Required action -> From the line containing "side table: none" to the final line of the entries, every line is to be reproduced exactly; no other line belongs in the output.

[Start of Attachment]

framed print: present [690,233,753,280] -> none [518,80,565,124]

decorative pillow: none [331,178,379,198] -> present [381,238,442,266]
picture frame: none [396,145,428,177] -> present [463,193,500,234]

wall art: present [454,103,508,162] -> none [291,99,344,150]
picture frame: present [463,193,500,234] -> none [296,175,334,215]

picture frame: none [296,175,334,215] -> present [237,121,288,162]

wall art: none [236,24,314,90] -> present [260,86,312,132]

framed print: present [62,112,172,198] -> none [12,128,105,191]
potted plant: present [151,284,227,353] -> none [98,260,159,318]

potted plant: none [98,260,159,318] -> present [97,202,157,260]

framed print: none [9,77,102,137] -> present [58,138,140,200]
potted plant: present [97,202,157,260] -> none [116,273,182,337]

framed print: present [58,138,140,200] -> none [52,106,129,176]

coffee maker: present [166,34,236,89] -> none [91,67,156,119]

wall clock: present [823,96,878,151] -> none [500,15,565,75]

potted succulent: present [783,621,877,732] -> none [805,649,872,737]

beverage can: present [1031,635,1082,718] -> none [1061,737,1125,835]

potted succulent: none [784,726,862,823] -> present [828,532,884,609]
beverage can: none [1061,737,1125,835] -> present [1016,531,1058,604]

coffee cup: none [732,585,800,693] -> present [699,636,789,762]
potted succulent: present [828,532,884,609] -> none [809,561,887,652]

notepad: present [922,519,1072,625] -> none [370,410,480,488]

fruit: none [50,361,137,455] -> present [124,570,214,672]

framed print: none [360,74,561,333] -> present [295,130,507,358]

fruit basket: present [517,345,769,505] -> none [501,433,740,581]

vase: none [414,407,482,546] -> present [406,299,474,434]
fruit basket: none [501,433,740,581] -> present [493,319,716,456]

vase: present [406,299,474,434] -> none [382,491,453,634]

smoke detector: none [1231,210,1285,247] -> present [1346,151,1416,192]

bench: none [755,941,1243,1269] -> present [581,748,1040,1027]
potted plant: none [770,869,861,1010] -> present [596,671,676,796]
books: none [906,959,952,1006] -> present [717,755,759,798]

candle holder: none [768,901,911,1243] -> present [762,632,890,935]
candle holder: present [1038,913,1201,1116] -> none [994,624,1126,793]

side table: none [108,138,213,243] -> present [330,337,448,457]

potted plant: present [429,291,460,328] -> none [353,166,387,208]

[End of Attachment]

Output for this task ->
side table: none [108,138,213,243] -> present [330,337,448,457]

potted plant: present [429,291,460,328] -> none [353,166,387,208]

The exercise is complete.